“La mia vita è rovinata. Non posso tornare indietro. Qui non sono al sicuro. Hanno lunghe braccia e possono trovarci in tutta la Russia, basta dare loro tempo”. È la testimonianza di Magomed, vittima delle purghe anti gay in Cecenia, che attualmente si trova in una località protetta.
Nel febbraio 2017 le autorità cecene hanno lanciato una campagna contro gli omosessuali del paese, con circa 100 arresti. A far luce per primi sulla vicenda sono stati il giornale russo Novaya Gazeta e alcune organizzazioni per la tutela dei diritti umani.
Da quella data si sono moltiplicate le testimonianze degli uomini ceceni che raccontano di essere stati rinchiusi dalle forze dell’ordine in strutture di detenzione informali e sottoposti a torture di diversi tipi.
Il governo federale russo si è impegnato a indagare, ma secondo le organizzazioni a tutela dei diritti umani, il clima di paura e il timore di ritorsioni impedirà alle vittime di confessare i soprusi subiti agli investigatori.
Il 26 maggio Human rights watch ha pubblicato un rapporto per documentare le purghe cecene. Il documento si basa su interviste fatte a chi ha vissuto in prima persona gli abusi e a giornalisti che hanno indagato su ciò che stava succedendo.
Una volta imprigionati, agli uomini considerati colpevoli di essere omosessuali sono stati sequestrati i telefoni cellulari per cercare tracce di contatti con altre persone dello stesso sesso. Dopo essere stati portati in carcere, questi uomini sono stati torturati, per far confessare loro il nome di altri omosessuali. Secondo quanto rivela il rapporto, alcune di queste persone sono morte.
Attualmente, alcuni risultano ancora essere detenuti. Molti di quelli che erano stati liberati sono fuggiti lontano dalla Cecenia, ma temono di essere rintracciati se rimangono in territorio russo con le loro famiglie. Alcuni cittadini gay e bisessuali del paese che non erano stati colpiti dalle purghe hanno scelto di partire in via preventiva.
I prigionieri intervistati da Human rights watch sono stati detenuti in alcune strutture non ufficiali a Grozny e Argun, le stesse dove le autorità cecene in passato trattenevano e torturavano i dissidenti politici.

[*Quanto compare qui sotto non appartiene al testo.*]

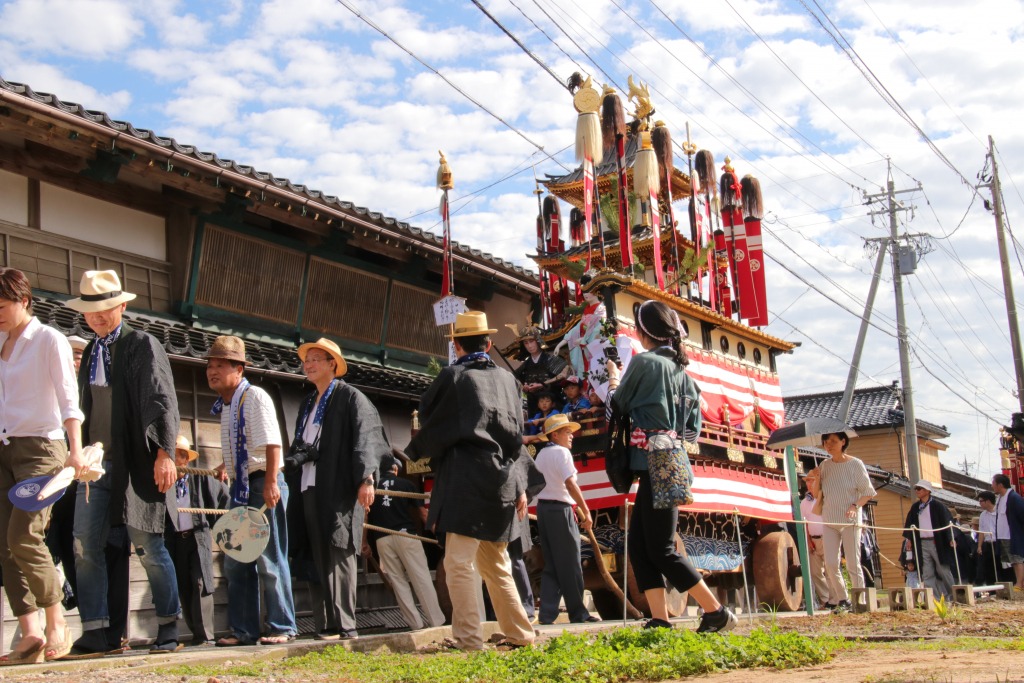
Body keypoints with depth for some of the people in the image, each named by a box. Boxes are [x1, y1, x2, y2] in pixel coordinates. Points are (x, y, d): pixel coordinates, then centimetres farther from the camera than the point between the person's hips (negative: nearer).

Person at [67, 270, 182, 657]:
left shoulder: (144, 345, -2)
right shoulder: (90, 353, 18)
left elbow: (161, 402, -9)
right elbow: (85, 409, 21)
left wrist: (164, 453, -18)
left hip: (135, 465, -6)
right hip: (96, 465, 6)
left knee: (148, 545, -3)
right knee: (86, 547, -1)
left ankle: (168, 628, 9)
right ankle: (98, 632, 5)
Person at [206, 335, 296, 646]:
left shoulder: (255, 397, -10)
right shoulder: (224, 405, 15)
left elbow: (271, 443, -20)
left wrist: (270, 483, -27)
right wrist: (227, 466, 14)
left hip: (263, 484, -9)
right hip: (239, 488, 9)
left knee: (269, 560, -5)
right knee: (235, 561, 9)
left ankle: (282, 628, 3)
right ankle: (243, 630, 16)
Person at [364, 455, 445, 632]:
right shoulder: (405, 484, 9)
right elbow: (423, 512, 7)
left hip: (382, 538, 2)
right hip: (406, 535, -2)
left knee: (398, 582, 7)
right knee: (422, 579, -1)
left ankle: (416, 624, 3)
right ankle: (437, 622, -3)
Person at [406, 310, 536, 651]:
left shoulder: (453, 376, -4)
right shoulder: (506, 378, 13)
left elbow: (427, 416, 5)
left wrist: (417, 450, 25)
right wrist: (518, 486, 24)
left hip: (465, 481, -7)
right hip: (501, 482, 7)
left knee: (459, 563, -8)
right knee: (495, 565, 17)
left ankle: (469, 640, -13)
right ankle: (520, 634, 21)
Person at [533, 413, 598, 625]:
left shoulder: (541, 455, 18)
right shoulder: (561, 452, -8)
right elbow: (570, 483, -18)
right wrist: (586, 512, -18)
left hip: (543, 507, 8)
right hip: (560, 509, -8)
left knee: (551, 565, 10)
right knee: (570, 565, -1)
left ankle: (547, 614, 5)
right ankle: (578, 613, 5)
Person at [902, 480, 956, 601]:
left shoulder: (937, 506, -3)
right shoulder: (915, 508, 12)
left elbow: (947, 522, -6)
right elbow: (909, 524, 12)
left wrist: (951, 539, -13)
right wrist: (908, 538, 2)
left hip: (937, 542, -5)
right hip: (922, 544, 5)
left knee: (943, 570, 3)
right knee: (927, 573, -1)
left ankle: (952, 595, 19)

La Cecenia è una società musulmana altamente conservatrice e tradizionale, l’omofobia è intensa e dilagante e l’omosessualità è generalmente considerata una macchia sull’onore familiare.
Il responsabile delle violenze sarebbe il governo locale di Ramzan Kadyrov, che governa la Cecenia da più di un decennio e ha gradualmente costituito una tirannia tesa a sradicare anche le più blande forme di dissenso.
Sotto la direzione di Kadyrov, i funzionari della legge e della sicurezza in Cecenia hanno usato la detenzione illegale, la tortura, la punizione collettiva, l’umiliazione pubblica e altri abusi contro molti “indesiderati”. Le autorità cecene hanno ripetutamente negato le accuse delle purghe ai danni degli omosessuali.
La rete delle associazioni Lgbt russe ha aperto un numero telefonico speciale per fornire assistenza a chi si trova in pericolo immediato, aiutando almeno 40 persone a lasciare il paese.